Excerpt:
For over a year, economists and the public appear to have been living in alternate realities. Preliminary numbers from the University of Michigan’s Consumer Sentiment Index show April to be the most dismal month since the survey started in 1952. But why? By almost every conventional measure, the U.S. economy is doing well. Economic growth is solid. Despite tariffs and the recent conflict with Iran, inflation is largely under control. Unemployment is a full percentage point below its 2012–2019 average. Median inflation-adjusted household income is at its highest point on record. The data say that things are looking good.

But Americans disagree. The University of Michigan’s April preliminary reading of 47.6 is lower than readings in early 1980 when we were in the first of two back-to-back recessions, inflation topped 10 percent, and mortgage rates exceeded 15 percent. Today’s consumer sentiment is not merely low. It is bizarrely low. The bizarre part is that Americans have seen worse economies than today’s, and have liked them more. In 1970, 1982, 1990, and 2007, economic growth was weaker than it is today, while inflation and unemployment were worse. Yet consumer sentiment was much higher than it is now.

Seeing no explanation in the data, I took an informal survey of some actual people: my six adult children. I posted the economic data on our family chat and asked how, in the face of this, Americans could be so down on the economy. What followed was a blizzard of complaints that the data are wrong, that economists are out of touch, and that I was being “a boomer.” Finally, my son cut through the noise: “You keep comparing today’s economy with the economies of generations past,” he told me. “I don’t care about that. People my age are worse off than we were a few years ago.”

And that was the key. It turns out that the reality people are feeling is reflected in numbers that don’t typically make the headlines.

Because the public, press, and politicians demand fresh numbers, economists usually gauge well-being by before-tax, inflation-adjusted income. After-tax income is what really matters, of course, since the IRS gets paid before we do. But after-tax data often don’t arrive until a year or more after the fact. And since the two measures usually move together, before-tax income has always been a decent proxy.

Until Covid.

Remember all those “free” checks the government gave to households? Much of that stimulus money was structured as tax credits. And that means it showed up in the after-tax income numbers, but not in the before-tax numbers. And that means the before-tax numbers economists typically examine are largely ignoring the Covid stimulus checks.

From 2019 to 2024, middle-income consumers saw their before-tax income grow 6.9 percent faster than inflation. Among the poorest fifth of consumers, before-tax income grew 12.8 percent faster than inflation. Those figures suggest that the poor and middle class are significantly better off today than in 2019.

What the exercise asks:
Carry on the piece about low consumer sentiment and after-tax income from where it stops. The listing that follows comes from a different source than the text above.

Information supplied:
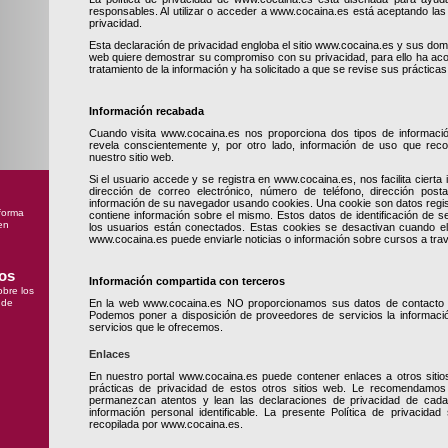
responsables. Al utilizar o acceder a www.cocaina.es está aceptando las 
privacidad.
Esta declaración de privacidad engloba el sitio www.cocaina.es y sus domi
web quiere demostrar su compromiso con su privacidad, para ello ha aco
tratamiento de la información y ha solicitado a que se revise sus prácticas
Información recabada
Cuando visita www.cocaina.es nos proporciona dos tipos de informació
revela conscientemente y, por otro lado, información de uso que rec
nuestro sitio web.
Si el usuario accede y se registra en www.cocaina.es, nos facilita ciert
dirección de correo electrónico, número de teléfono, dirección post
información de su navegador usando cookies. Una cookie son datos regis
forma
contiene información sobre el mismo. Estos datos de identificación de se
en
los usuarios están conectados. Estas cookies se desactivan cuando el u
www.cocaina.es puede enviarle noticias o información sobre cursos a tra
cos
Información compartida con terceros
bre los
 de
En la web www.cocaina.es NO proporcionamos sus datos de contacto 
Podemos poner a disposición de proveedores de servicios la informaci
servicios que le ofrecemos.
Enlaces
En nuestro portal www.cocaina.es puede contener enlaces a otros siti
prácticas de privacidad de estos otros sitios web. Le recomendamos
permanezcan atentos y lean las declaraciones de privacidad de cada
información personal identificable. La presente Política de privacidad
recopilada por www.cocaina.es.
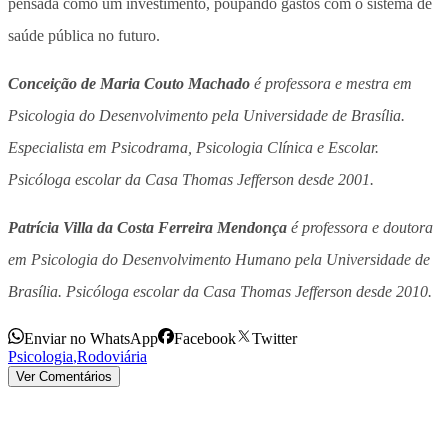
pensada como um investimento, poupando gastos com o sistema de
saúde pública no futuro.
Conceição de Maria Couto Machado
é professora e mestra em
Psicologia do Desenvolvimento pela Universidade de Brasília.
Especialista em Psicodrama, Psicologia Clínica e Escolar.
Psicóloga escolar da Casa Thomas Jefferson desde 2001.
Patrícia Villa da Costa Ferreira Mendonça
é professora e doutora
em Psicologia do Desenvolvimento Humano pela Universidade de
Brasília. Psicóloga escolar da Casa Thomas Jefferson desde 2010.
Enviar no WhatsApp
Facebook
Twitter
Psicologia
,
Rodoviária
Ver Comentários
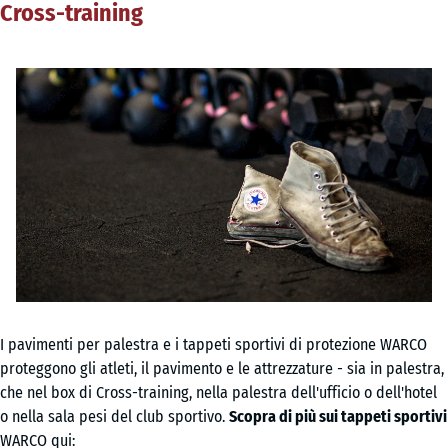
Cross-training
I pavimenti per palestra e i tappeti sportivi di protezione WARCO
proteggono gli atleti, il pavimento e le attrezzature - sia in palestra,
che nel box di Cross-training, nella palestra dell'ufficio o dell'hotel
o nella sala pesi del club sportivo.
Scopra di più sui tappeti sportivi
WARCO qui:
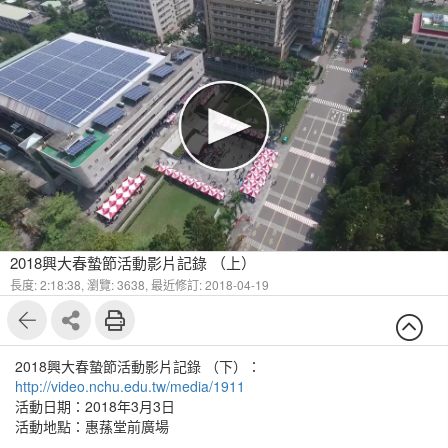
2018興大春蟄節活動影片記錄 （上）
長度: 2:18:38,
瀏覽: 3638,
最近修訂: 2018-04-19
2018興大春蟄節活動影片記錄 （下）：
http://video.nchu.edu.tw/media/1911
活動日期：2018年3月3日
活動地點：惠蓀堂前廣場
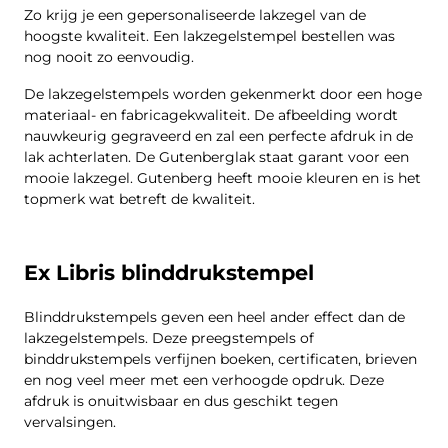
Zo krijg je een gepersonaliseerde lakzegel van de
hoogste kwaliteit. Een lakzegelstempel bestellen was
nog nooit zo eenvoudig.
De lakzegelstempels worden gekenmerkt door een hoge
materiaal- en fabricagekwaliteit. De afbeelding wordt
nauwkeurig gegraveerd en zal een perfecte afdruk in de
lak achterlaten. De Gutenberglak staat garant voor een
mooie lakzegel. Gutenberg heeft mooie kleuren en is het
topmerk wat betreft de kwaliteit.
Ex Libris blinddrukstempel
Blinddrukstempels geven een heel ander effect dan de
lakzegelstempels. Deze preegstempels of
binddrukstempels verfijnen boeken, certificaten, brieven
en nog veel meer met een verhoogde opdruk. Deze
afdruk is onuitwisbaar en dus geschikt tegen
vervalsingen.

Task output:
But the after-tax numbers tell a different story. Things initially looked great: In a single year, the Covid stimulus checks boosted the median consumer’s after-tax purchasing power by 7.8 percent. For the poorest fifth of consumers, the boost was a staggering 22 percent. Up and down the income distribution, from the poor through the middle class and beyond, Covid relief significantly and immediately raised Americans’ standards of living — and held it there for over a year. The income boost lasted long enough that people got used to it.

And then the rug was pulled out from under them.

By 2023, the stimulus checks had dried up, eviction moratoria had ended, student loan payments were resuming, and inflation was coming off a 40-year high. The result was that many households experienced a sharp decline from the elevated lifestyle they had come to regard as a new normal.

From 2021 to 2023, middle-income consumers saw their after-tax purchasing power decline by almost 3 percent, and poorer consumers saw theirs fall by almost 10 percent. This is the smoking gun that explains the disconnect between the public’s mood and the economy’s fundamentals. While economists see before-tax income steadily rising since 2019, Americans are looking back longingly to their after-tax incomes in 2020 and 2021, when all that free money made them feel richer than they really were.

If current trends continue, we’ll be into the 2030s before more than half of households recover the purchasing power they enjoyed at the height of the Covid stimulus. Economists can keep pointing to solid fundamentals, but people will continue to be unimpressed. The stimulus showed them a better life that they have yet to recapture. That this better life was an illusion built on unsustainable government borrowing is of little comfort.